A Music Scene Rises In The ‘East’

| August 14, 2013 | 0 Comments


Over the past 12 years, Eastport Music Scene has developed into a mainstay of the Long Island community that shares its name. The store has become “a place musicians and budding musicians can conduct all music-related business in a friendly and creative environment,” the Owner, Thomas Peterson, explained. It’s also a supporter of the arts, supplying sound systems and backlines for local blues festivals, theaters and several local high school battle of the bands events. Eastport Music Scene’s many customers and fans would likely be surprised to find out that the roots of the store were planted as a result of not only Peterson’s hard work but also a series of coincidences that Peterson couldn’t have planned if he tried.

Eastport Music Scene
374 Montauk Hwy.
Eastport, NY 11941
(631) 325-6972
Mon-Fri 10am to 8pm
Sat 10am to 5pm
Sun 11am to 5pm
Thomas Peterson, Owner

“My family owned a building in Eastport NY where we were running an antiques business,” said Peterson, a drummer, whose mother came to him one day out of the blue and said, “If there is anything you’d like to do in the building, you could have use of half the store.” The timing of the offer was serendipitous, as it was just a few weeks earlier that one of Peterson’s guitarist friends told him the space would be great for a music store. At that point, Peterson knew his destiny.
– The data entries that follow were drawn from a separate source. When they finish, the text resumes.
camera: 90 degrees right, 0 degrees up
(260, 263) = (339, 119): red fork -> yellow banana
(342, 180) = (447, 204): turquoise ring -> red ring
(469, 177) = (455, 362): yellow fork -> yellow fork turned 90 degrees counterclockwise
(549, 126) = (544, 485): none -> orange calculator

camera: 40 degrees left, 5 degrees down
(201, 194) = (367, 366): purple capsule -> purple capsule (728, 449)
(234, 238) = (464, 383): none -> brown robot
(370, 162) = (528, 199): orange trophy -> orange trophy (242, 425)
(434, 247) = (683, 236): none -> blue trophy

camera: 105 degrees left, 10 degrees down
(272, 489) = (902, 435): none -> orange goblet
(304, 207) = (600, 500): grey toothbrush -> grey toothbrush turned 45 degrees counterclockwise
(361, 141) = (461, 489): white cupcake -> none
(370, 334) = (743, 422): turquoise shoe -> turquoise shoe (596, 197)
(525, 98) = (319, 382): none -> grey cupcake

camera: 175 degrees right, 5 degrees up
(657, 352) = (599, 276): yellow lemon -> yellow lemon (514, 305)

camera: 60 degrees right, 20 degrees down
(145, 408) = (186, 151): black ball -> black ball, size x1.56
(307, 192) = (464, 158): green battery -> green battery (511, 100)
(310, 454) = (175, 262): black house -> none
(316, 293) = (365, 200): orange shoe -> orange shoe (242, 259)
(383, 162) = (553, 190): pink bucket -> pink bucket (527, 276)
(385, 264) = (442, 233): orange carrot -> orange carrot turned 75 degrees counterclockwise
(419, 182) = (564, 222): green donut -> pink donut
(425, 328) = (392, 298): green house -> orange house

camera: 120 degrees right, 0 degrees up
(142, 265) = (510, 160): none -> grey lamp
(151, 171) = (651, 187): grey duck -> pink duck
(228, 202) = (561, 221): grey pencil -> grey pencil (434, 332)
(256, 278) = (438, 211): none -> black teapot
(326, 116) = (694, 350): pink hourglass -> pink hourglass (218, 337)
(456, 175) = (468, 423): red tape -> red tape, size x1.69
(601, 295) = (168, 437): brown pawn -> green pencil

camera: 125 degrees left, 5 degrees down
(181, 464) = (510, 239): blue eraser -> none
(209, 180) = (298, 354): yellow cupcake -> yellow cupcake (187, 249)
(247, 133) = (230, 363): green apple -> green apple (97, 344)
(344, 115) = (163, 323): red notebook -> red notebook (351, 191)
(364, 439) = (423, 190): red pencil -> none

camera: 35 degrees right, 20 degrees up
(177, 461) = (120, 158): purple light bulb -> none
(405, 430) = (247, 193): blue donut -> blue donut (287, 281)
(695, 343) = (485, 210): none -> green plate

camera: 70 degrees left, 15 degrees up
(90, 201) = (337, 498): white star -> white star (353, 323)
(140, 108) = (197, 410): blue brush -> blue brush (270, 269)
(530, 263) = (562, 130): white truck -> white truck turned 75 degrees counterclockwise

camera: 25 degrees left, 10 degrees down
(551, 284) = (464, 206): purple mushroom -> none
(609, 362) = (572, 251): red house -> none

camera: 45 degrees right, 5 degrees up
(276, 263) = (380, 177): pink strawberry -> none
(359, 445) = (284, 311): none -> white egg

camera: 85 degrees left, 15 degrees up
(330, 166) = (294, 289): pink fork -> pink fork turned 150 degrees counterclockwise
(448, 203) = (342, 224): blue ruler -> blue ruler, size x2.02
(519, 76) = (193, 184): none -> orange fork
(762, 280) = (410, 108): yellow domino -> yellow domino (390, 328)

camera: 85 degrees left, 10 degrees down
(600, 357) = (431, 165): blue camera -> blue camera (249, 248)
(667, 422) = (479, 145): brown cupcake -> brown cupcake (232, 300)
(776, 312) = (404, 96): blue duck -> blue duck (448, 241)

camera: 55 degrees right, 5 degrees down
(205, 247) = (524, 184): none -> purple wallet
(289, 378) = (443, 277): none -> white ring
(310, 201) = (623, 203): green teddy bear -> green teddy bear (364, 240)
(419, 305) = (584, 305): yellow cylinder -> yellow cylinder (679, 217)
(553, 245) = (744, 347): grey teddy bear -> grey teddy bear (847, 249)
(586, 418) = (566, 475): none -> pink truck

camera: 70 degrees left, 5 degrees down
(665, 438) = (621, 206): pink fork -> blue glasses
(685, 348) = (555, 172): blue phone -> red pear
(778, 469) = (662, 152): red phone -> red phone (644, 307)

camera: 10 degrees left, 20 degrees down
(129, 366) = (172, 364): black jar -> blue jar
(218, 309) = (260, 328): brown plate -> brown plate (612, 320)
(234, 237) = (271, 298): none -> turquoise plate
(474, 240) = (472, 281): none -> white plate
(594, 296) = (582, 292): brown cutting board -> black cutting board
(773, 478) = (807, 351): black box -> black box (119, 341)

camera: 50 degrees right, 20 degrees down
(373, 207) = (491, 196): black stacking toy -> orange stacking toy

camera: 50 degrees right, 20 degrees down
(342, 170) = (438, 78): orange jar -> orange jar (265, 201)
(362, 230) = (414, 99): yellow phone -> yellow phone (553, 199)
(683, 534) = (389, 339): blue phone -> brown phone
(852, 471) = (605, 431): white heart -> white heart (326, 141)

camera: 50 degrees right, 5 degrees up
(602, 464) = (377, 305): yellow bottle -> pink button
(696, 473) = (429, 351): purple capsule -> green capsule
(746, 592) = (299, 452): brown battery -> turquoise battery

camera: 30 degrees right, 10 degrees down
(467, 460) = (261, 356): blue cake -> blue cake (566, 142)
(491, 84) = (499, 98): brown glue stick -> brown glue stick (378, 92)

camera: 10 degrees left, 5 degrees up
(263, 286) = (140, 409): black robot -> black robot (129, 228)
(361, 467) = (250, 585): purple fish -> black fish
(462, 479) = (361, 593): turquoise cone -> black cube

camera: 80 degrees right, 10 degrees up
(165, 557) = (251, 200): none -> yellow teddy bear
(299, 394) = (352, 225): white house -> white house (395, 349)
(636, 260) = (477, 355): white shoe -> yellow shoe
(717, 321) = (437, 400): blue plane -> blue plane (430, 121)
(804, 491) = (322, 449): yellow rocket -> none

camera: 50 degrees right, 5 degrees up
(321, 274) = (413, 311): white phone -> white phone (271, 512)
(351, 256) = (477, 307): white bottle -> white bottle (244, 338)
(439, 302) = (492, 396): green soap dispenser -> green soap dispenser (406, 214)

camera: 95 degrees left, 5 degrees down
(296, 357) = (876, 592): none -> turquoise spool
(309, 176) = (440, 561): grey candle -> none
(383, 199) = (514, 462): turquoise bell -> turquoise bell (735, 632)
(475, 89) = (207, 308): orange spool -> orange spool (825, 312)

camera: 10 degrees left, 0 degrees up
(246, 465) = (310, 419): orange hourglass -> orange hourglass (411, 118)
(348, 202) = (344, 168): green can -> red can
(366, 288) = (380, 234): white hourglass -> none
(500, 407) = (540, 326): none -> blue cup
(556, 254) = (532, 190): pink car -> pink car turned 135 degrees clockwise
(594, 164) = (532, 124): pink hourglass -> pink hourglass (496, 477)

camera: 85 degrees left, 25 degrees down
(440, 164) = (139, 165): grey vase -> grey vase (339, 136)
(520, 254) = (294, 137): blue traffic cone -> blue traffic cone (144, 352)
“When I knew I was actually going to open a music store, I got really excited because I’m a buyer at heart and I love music. This was a match made in heaven for me,” said Peterson. “I decided to take advantage of the opportunity set before me. I got all my legal stuff in order. I registered with the state, received my re-sale number and I was off and running. Within six months, I had taken half the store and opened the doors.”

The 550-square-foot store opened on August 15, 2001 with a lean staff—just Peterson, his wife and his brother-in-law—and a small inventory consisting of approximately 20 guitars, three sets of drums, and a few guitar and bass amps. “I didn’t have a lot of money to work with, so I knew the most important thing for me was to have accessories like strings, drum sticks, reeds, cables and other things that working musicians and students would need,” said Peterson, whose business was put to the test weeks later when the terrorist attacks of September 11 sent a chill through the country, and especially the New York area.